C. Nox1-Mediated ROS as a Fusion Checkpoint

• Induction: NOX1 and its regulator NOXR1 are strongly upregulated upon nematode detection and expressed specifically in trap initials.
• Fusion Defect: nox1 and noxr1 mutants initiate trap loops and bend correctly but fail to fuse with the parent hypha. This results in characteristic "pigtail" structures where the loop remains open.
• ROS Signaling: NBT staining reveals that while early ROS is Nox1-independent, a localized ROS burst occurs specifically at the fusion site in wild-type strains at ~4 hours post-exposure. This signal is absent in nox mutants.
• Recruitment Mechanism: In nox mutants, polarity proteins (Chs1, Tea1) and actin fail to accumulate at the fusion site on the receiving hypha.

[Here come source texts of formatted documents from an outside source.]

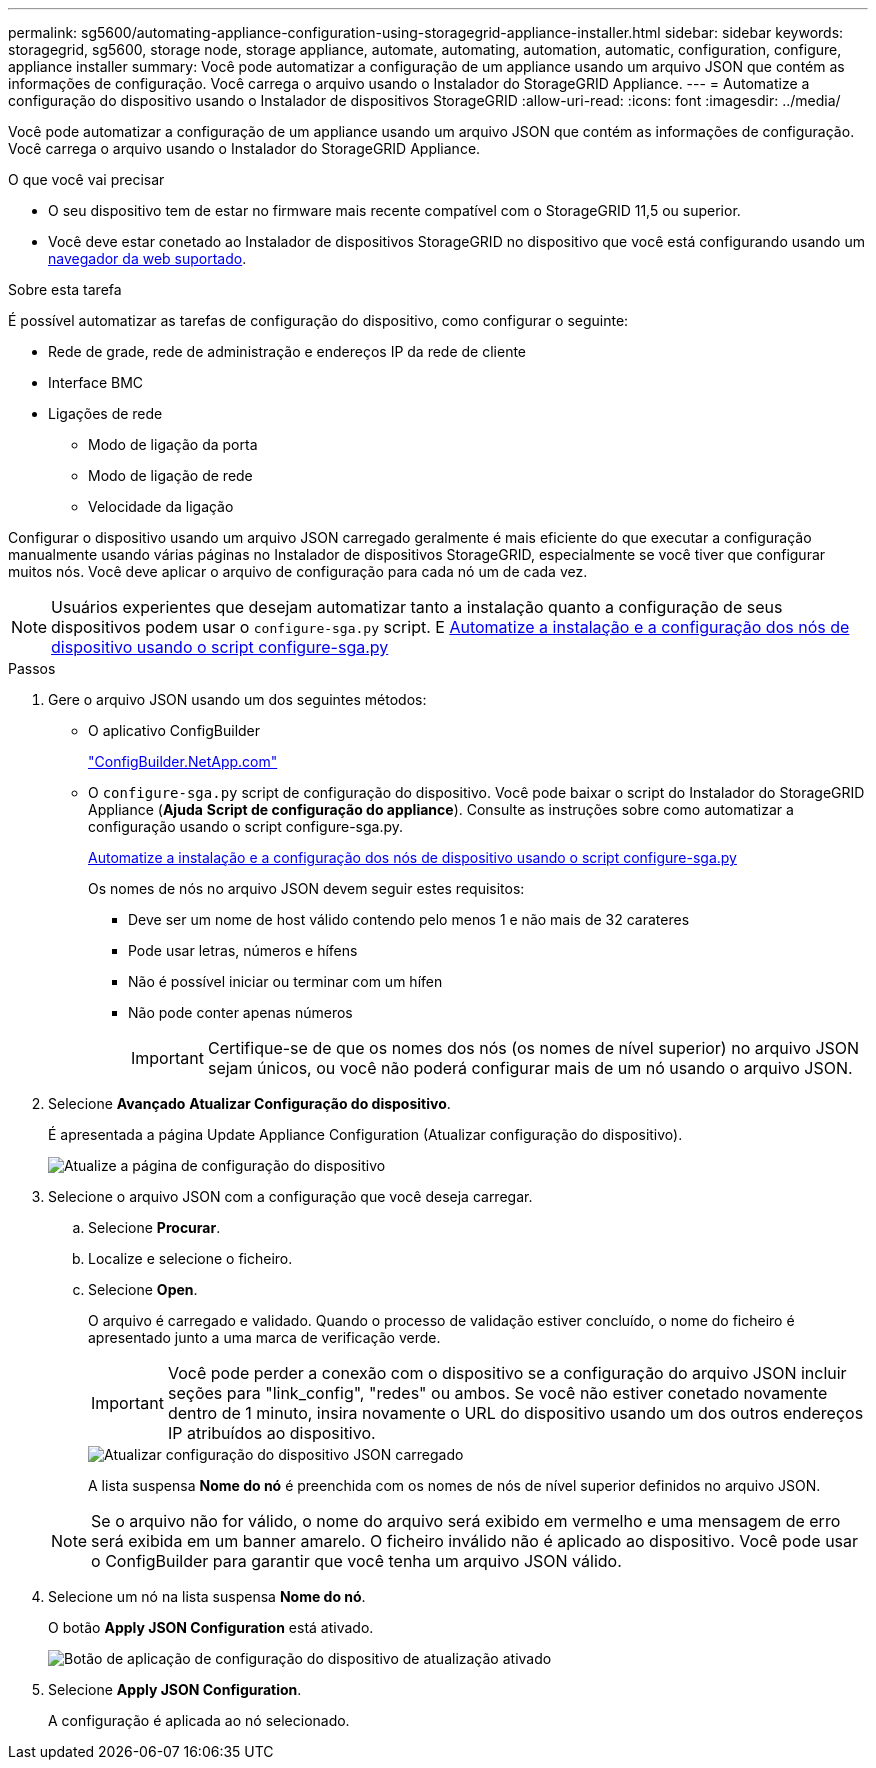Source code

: ---
permalink: sg5600/automating-appliance-configuration-using-storagegrid-appliance-installer.html 
sidebar: sidebar 
keywords: storagegrid, sg5600, storage node, storage appliance, automate, automating, automation, automatic, configuration, configure, appliance installer 
summary: Você pode automatizar a configuração de um appliance usando um arquivo JSON que contém as informações de configuração. Você carrega o arquivo usando o Instalador do StorageGRID Appliance. 
---
= Automatize a configuração do dispositivo usando o Instalador de dispositivos StorageGRID
:allow-uri-read: 
:icons: font
:imagesdir: ../media/


[role="lead"]
Você pode automatizar a configuração de um appliance usando um arquivo JSON que contém as informações de configuração. Você carrega o arquivo usando o Instalador do StorageGRID Appliance.

.O que você vai precisar
* O seu dispositivo tem de estar no firmware mais recente compatível com o StorageGRID 11,5 ou superior.
* Você deve estar conetado ao Instalador de dispositivos StorageGRID no dispositivo que você está configurando usando um xref:../admin/web-browser-requirements.adoc[navegador da web suportado].


.Sobre esta tarefa
É possível automatizar as tarefas de configuração do dispositivo, como configurar o seguinte:

* Rede de grade, rede de administração e endereços IP da rede de cliente
* Interface BMC
* Ligações de rede
+
** Modo de ligação da porta
** Modo de ligação de rede
** Velocidade da ligação




Configurar o dispositivo usando um arquivo JSON carregado geralmente é mais eficiente do que executar a configuração manualmente usando várias páginas no Instalador de dispositivos StorageGRID, especialmente se você tiver que configurar muitos nós. Você deve aplicar o arquivo de configuração para cada nó um de cada vez.


NOTE: Usuários experientes que desejam automatizar tanto a instalação quanto a configuração de seus dispositivos podem usar o `configure-sga.py` script. E xref:automating-installation-configuration-appliance-nodes-configure-sga-py-script.adoc[Automatize a instalação e a configuração dos nós de dispositivo usando o script configure-sga.py]

.Passos
. Gere o arquivo JSON usando um dos seguintes métodos:
+
** O aplicativo ConfigBuilder
+
https://configbuilder.netapp.com/["ConfigBuilder.NetApp.com"^]

** O `configure-sga.py` script de configuração do dispositivo. Você pode baixar o script do Instalador do StorageGRID Appliance (*Ajuda* *Script de configuração do appliance*). Consulte as instruções sobre como automatizar a configuração usando o script configure-sga.py.
+
xref:automating-installation-configuration-appliance-nodes-configure-sga-py-script.adoc[Automatize a instalação e a configuração dos nós de dispositivo usando o script configure-sga.py]

+
Os nomes de nós no arquivo JSON devem seguir estes requisitos:

+
*** Deve ser um nome de host válido contendo pelo menos 1 e não mais de 32 carateres
*** Pode usar letras, números e hífens
*** Não é possível iniciar ou terminar com um hífen
*** Não pode conter apenas números
+

IMPORTANT: Certifique-se de que os nomes dos nós (os nomes de nível superior) no arquivo JSON sejam únicos, ou você não poderá configurar mais de um nó usando o arquivo JSON.





. Selecione *Avançado* *Atualizar Configuração do dispositivo*.
+
É apresentada a página Update Appliance Configuration (Atualizar configuração do dispositivo).

+
image::../media/update_appliance_configuration.png[Atualize a página de configuração do dispositivo]

. Selecione o arquivo JSON com a configuração que você deseja carregar.
+
.. Selecione *Procurar*.
.. Localize e selecione o ficheiro.
.. Selecione *Open*.
+
O arquivo é carregado e validado. Quando o processo de validação estiver concluído, o nome do ficheiro é apresentado junto a uma marca de verificação verde.

+

IMPORTANT: Você pode perder a conexão com o dispositivo se a configuração do arquivo JSON incluir seções para "link_config", "redes" ou ambos. Se você não estiver conetado novamente dentro de 1 minuto, insira novamente o URL do dispositivo usando um dos outros endereços IP atribuídos ao dispositivo.

+
image::../media/update_appliance_configuration_valid_json.png[Atualizar configuração do dispositivo JSON carregado]

+
A lista suspensa *Nome do nó* é preenchida com os nomes de nós de nível superior definidos no arquivo JSON.

+

NOTE: Se o arquivo não for válido, o nome do arquivo será exibido em vermelho e uma mensagem de erro será exibida em um banner amarelo. O ficheiro inválido não é aplicado ao dispositivo. Você pode usar o ConfigBuilder para garantir que você tenha um arquivo JSON válido.



. Selecione um nó na lista suspensa *Nome do nó*.
+
O botão *Apply JSON Configuration* está ativado.

+
image::../media/update_appliance_configuration_apply_button_enabled.png[Botão de aplicação de configuração do dispositivo de atualização ativado]

. Selecione *Apply JSON Configuration*.
+
A configuração é aplicada ao nó selecionado.


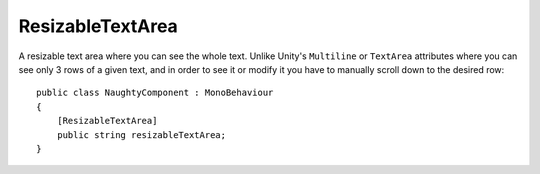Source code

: ResizableTextArea
=================
A resizable text area where you can see the whole text.
Unlike Unity's ``Multiline`` or ``TextArea`` attributes where you can see only 3 rows of a given text,
and in order to see it or modify it you have to manually scroll down to the desired row::

    public class NaughtyComponent : MonoBehaviour
    {
        [ResizableTextArea]
        public string resizableTextArea;
    }

.. image:: ../../images/ResizableTextArea_Inspector.gif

This demonstrates that Nox1-generated ROS is a spatial cue required to recruit the fusion machinery to close the loop.

D. Infection Structure Differentiation

• Following nematode capture, the fungus reorganizes again to form infection bulbs.
• Septin/Actin Rings: Ring-like structures of septins and F-actin form at the base of emerging invasive hyphae, resembling the appressorium pore of plant pathogens.
• Polarity Reorientation: Tea1 and Chs1 concentrate at the tips of invasive hyphae emerging from the infection bulb, directing host penetration.

4. Significance

• Mechanistic Insight: The study provides a comprehensive model of how a single fungal species rewires conserved cellular machinery (polarity, cytoskeleton, ROS signaling) to execute a complex developmental transition from linear growth to 3D trap formation.
• Novel Role for ROS: It identifies Nox1-mediated ROS not just as a general developmental signal, but as a specific spatial checkpoint for cell-cell fusion, ensuring trap loops are sealed before predation begins.
• Evolutionary Convergence: The findings highlight striking parallels between NTF trap formation and the appressorium-mediated infection structures of plant pathogens (e.g., Magnaporthe oryzae), suggesting convergent evolutionary solutions for host invasion using shared polarity and cytoskeletal modules.
• Model System: A. oligospora is established as a versatile model for studying the integration of environmental signals with cell biology to build complex multicellular structures.

Conclusion

The paper elucidates a coordinated mechanism where nematode-derived signals trigger the relocalization of cell-end markers and chitin synthases, the assembly of actin/septin scaffolds at curved membranes, and a localized Nox1-dependent ROS burst. This ROS signal acts as the critical trigger for recruiting fusion machinery, ensuring the successful closure of adhesive traps and the subsequent invasion of the nematode host.